_Görev 1_
Münevver hala ve çocukluk anıları üzerine olan aşağıdaki yazıya göre cevapla:
(a) Yazıda hangi tarih ve saat geçiyor?
(b) Salonun ortasında ne kurulu?
(c) Eşeğin semerinde ne taşınıyor?
_Görev 2_
Aşağıdaki ölüm ve çocukluk anıları üzerine yazıdan bir bölümü olduğu gibi yeniden yaz: "Ölüm üzerine düşünmek, kelimeleri" sözlerinin geçtiği yerden başla, "kadar kısa sürüyor." sözlerinden sonra dur.
_Görev 3_
Münevver hala ve çocukluk anıları üzerine olan aşağıdaki yazıyı kaldığı yerden devam ettir.

_Seçilen yazı_
Ölüm üzerine düşünmek, kelimeleri birleştirmek en zor şeydi. 6 Şubat 04.17 tekrar hatırlattı.
“Bugün, Münevver halam öldü. Çocukluğumu hatırladım, ağaçtan çardağı olan o köy evini. Merdivenlerin kenarında duran çiçekleri, tavan köşelerindeki kırlangıç yuvalarını. Plastik sandalyeleri hatırladım, salonun ortasına kurulu odun sobasını, o sobada pişen çörek kokusunu hatırladım. Evin arkasında duran yeşil ekinleri, yokuş aşağıda topraktan çıkan tertemiz suyu hatırladım. Evin yanındaki küçük ahırı, o ahırda duran inekleri, semerinde odun taşınan emektar eşeği hatırladım. Hayat, o yokuşun sonunda kavuşulan kaynağa ulaştıktan sonra bir avuç suyuyla doyacak kadar kısa, hayat o ekinlerin büyüyüp buğday olup kuruyup un olup da ekmek niyetine soframıza geldiği kadar kısa sürüyor.

_Veri içeriği_
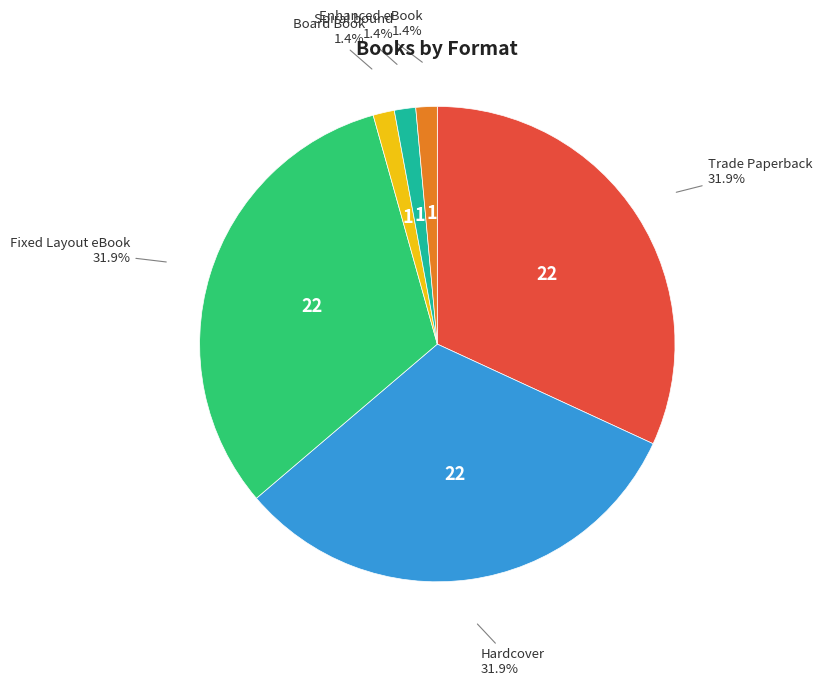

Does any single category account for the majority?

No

_Senin cevabın 1_
(a) 6 Şubat, 04.17
(b) Odun sobası
(c) Odun

_Senin cevabın 2_
Ölüm üzerine düşünmek, kelimeleri birleştirmek en zor şeydi. 6 Şubat 04.17 tekrar hatırlattı.
“Bugün, Münevver halam öldü. Çocukluğumu hatırladım, ağaçtan çardağı olan o köy evini. Merdivenlerin kenarında duran çiçekleri, tavan köşelerindeki kırlangıç yuvalarını. Plastik sandalyeleri hatırladım, salonun ortasına kurulu odun sobasını, o sobada pişen çörek kokusunu hatırladım. Evin arkasında duran yeşil ekinleri, yokuş aşağıda topraktan çıkan tertemiz suyu hatırladım. Evin yanındaki küçük ahırı, o ahırda duran inekleri, semerinde odun taşınan emektar eşeği hatırladım. Hayat, o yokuşun sonunda kavuşulan kaynağa ulaştıktan sonra bir avuç suyuyla doyacak kadar kısa, hayat o ekinlerin büyüyüp buğday olup kuruyup un olup da ekmek niyetine soframıza geldiği kadar kısa sürüyor.

_Senin cevabın 3_
Hayat, merdiven kenarındaki çiçeklerin bir anlık soğuk havada yapraklarını döktüğü gibi gaddar, yıllarını verdiğin büyüttüğün ağaçların, bahçenin sensiz de yaşamına devam edeceği kadar unutkan.
Hayat çok kısa.
17 Ocak 2022 22.20”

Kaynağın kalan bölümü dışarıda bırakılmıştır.